Millie stood up. She could feel herself falling, overcome by dread. She grabbed the stove chimney to steady herself, burned her hand, and cried out. She held the papers to her chest. Then she read the annotations again, even though her hands were unsteady. Down the side, boxed in neatly, were medical details: blood group, cellular breakdowns, a chart with lists of numbers, little graphs that meant nothing. Then, most horribly, she was back in the lab, looking down at the model child and the needles. They needed a subject. They had the green light. They didn’t have Tomaz.

“I know what they’re doing!” she said suddenly. She was crying. “They’re doing it to him.”

What are they doing?”

“They’ve been feeding them pills, but they don’t take the pills. I think she’s trying to check for changes in behavior, side effects, that kind of thing, but it hasn’t worked. Oh no, she was always checking him, more than anyone else—and she hated him! Then in the lab, I heard them talking about it, dammit, but I just didn’t understand—and that must be what the chair is for and why they had that dummy. They were planning it—they were going on and on about how it couldn’t wait, but I thought it was you!”

“How what couldn’t wait?”

“She’s working for that man. Mr. Jarman, this . . . surgeon. They must be working together and she’s running the school to provide him with children . . . Tomaz!” Millie cried out. “Tomaz! Sam was saying . . . Some of the things he was saying . . .”

“Hang on, you—”

“They’ve got Anjoli. Where’s the lab? How do we get to it?”

“You have to go up—I blocked the tunnel, so—”

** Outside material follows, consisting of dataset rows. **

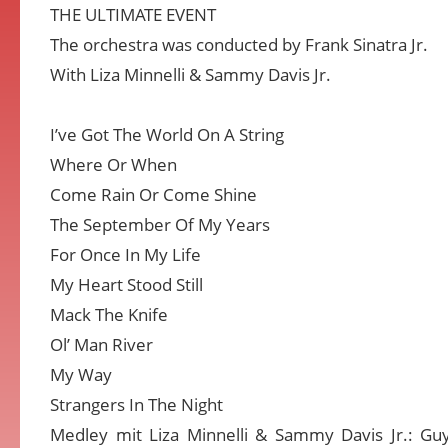
THE ULTIMATE EVENT
The orchestra was conducted by Frank Sinatra Jr.
With Liza Minnelli & Sammy Davis Jr.
I’ve Got The World On A String
Where Or When
Come Rain Or Come Shine
The September Of My Years
For Once In My Life
My Heart Stood Still
Mack The Knife
Ol’ Man River
My Way
Strangers In The Night
Medley mit Liza Minnelli & Sammy Davis Jr.: Guy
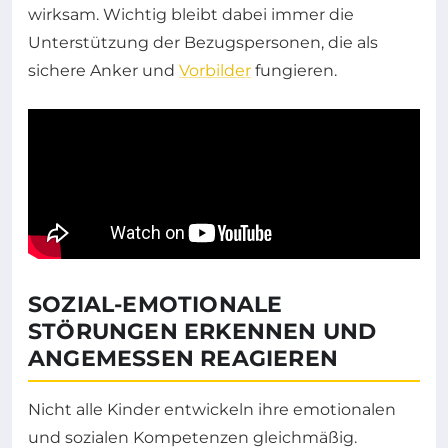
wirksam. Wichtig bleibt dabei immer die
Unterstützung der Bezugspersonen, die als
sichere Anker und
Vorbilder
fungieren.
SOZIAL-EMOTIONALE
STÖRUNGEN ERKENNEN UND
ANGEMESSEN REAGIEREN
Nicht alle Kinder entwickeln ihre emotionalen
und sozialen Kompetenzen gleichmäßig.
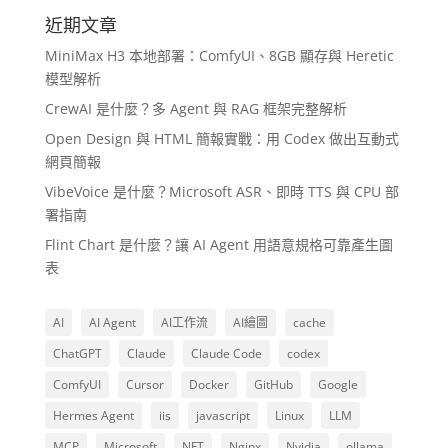
近期文章
MiniMax H3 本地部署：ComfyUI、8GB 顯存與 Heretic
模型解析
CrewAI 是什麼？多 Agent 與 RAG 框架完整解析
Open Design 與 HTML 簡報實戰：用 Codex 做出互動式
網頁簡報
VibeVoice 是什麼？Microsoft ASR、即時 TTS 與 CPU 部
署指南
Flint Chart 是什麼？讓 AI Agent 用語意規格可靠產生圖
表
AI
AI Agent
AI工作流
AI繪圖
cache
ChatGPT
Claude
Claude Code
codex
ComfyUI
Cursor
Docker
GitHub
Google
Hermes Agent
iis
javascript
Linux
LLM
MCP
Microsoft
NFT
Nginx
Nvidia
ollama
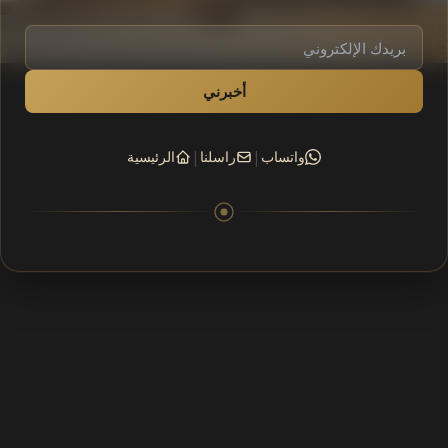
أخبرني
|
|
واتساب
راسلنا
الرئيسية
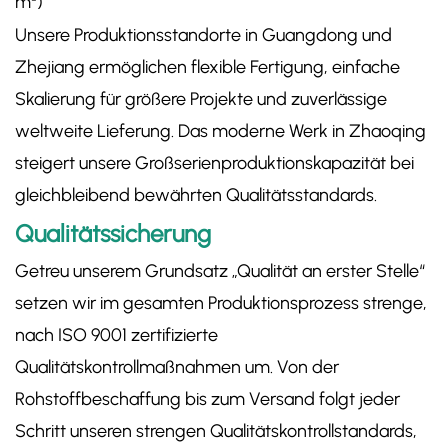
m²)
Unsere Produktionsstandorte in Guangdong und
Zhejiang ermöglichen flexible Fertigung, einfache
Skalierung für größere Projekte und zuverlässige
weltweite Lieferung. Das moderne Werk in Zhaoqing
steigert unsere Großserienproduktionskapazität bei
gleichbleibend bewährten Qualitätsstandards.
Qualitätssicherung
Getreu unserem Grundsatz „Qualität an erster Stelle“
setzen wir im gesamten Produktionsprozess strenge,
nach ISO 9001 zertifizierte
Qualitätskontrollmaßnahmen um. Von der
Rohstoffbeschaffung bis zum Versand folgt jeder
Schritt unseren strengen Qualitätskontrollstandards,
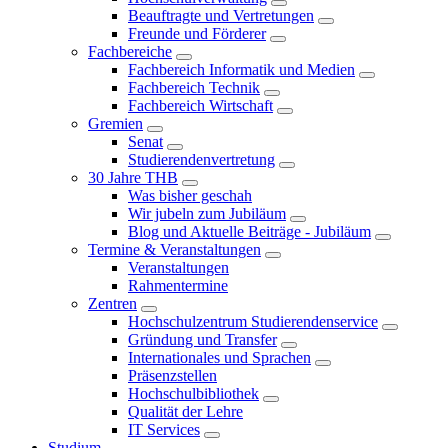
Beauftragte und Vertretungen
Freunde und Förderer
Fachbereiche
Fachbereich Informatik und Medien
Fachbereich Technik
Fachbereich Wirtschaft
Gremien
Senat
Studierendenvertretung
30 Jahre THB
Was bisher geschah
Wir jubeln zum Jubiläum
Blog und Aktuelle Beiträge - Jubiläum
Termine & Veranstaltungen
Veranstaltungen
Rahmentermine
Zentren
Hochschulzentrum Studierendenservice
Gründung und Transfer
Internationales und Sprachen
Präsenzstellen
Hochschulbibliothek
Qualität der Lehre
IT Services
Studium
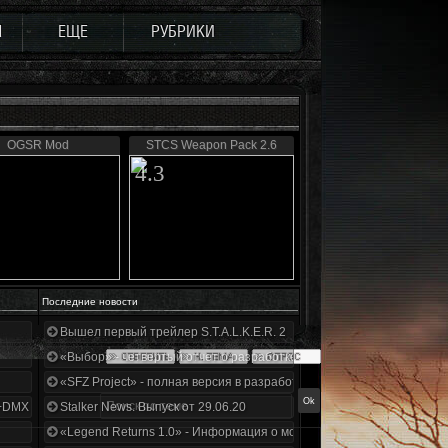
Ы
ЕЩЕ
РУБРИКИ
OGSR Mod
STCS Weapon Pack 2.6
4.3
Последние новости
Вышел первый трейлер S.T.A.L.K.E.R. 2
«Выбор» - четвертый отчет о разработке!
«SFZ Project» - полная версия в разработке!
+DMX 1.3.5.ООП.МА.К.
Stalker News. Выпуск от 29.06.20
«Legend Returns 1.0» - Информация о моде за июнь 2020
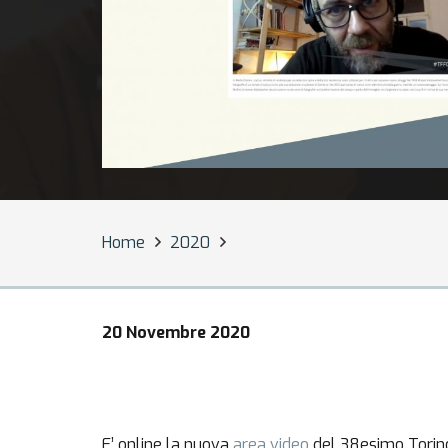
Home
2020
20 Novembre 2020
E’ online la nuova
area video
del 38esimo Torino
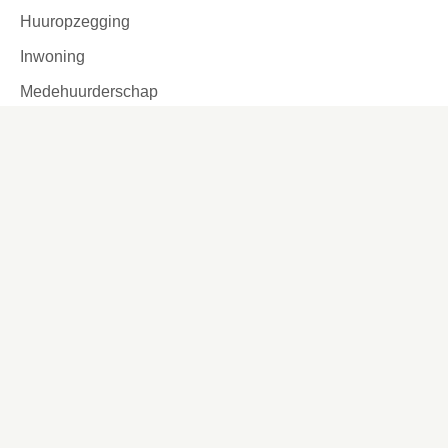
Huuropzegging
Inwoning
Medehuurderschap
Huurbetaling
Jaarlijkse huurverhoging
Zonnepanelen
Huurovereenkomst
Leefbaarheid
Ik zoek
Inschrijven Wooniezie
Voorlopige woningaanbieding
Woning kopen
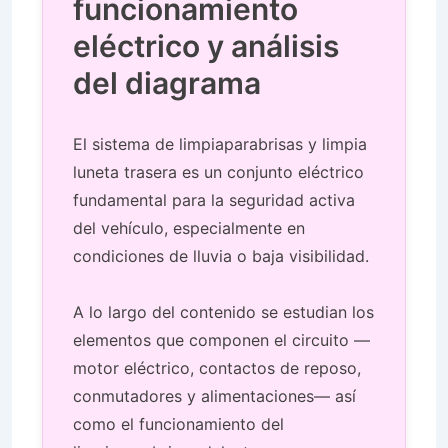
funcionamiento
eléctrico y análisis
del diagrama
El sistema de limpiaparabrisas y limpia
luneta trasera es un conjunto eléctrico
fundamental para la seguridad activa
del vehículo, especialmente en
condiciones de lluvia o baja visibilidad.
A lo largo del contenido se estudian los
elementos que componen el circuito —
motor eléctrico, contactos de reposo,
conmutadores y alimentaciones— así
como el funcionamiento del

“We’ve got to find the others, Tomaz! Oh, God, why didn’t you give this to us earlier? We’re going to be way too late! Is there a quick way up? They’ll be looking for me, they’ll be round the lake!”

“There’s a secret way, I’ll get you boots!”

Millie was crying harder now, in terror and frustration. She wiped away the tears. “They’ve taken him! I was going to ask, but then we saw the fire!” She pressed her palms to her eyes and sniffed back the mucus. “She’s got him and we’ve been sitting here, drinking. Tomaz, he’s my friend, he’s my friend!”

“Shh, it’s okay, there’s a quick way—”

“It’s not okay! They’re going to do something to him, Tomaz, they’ll kill him! They’ve probably already killed him, we’re too late!”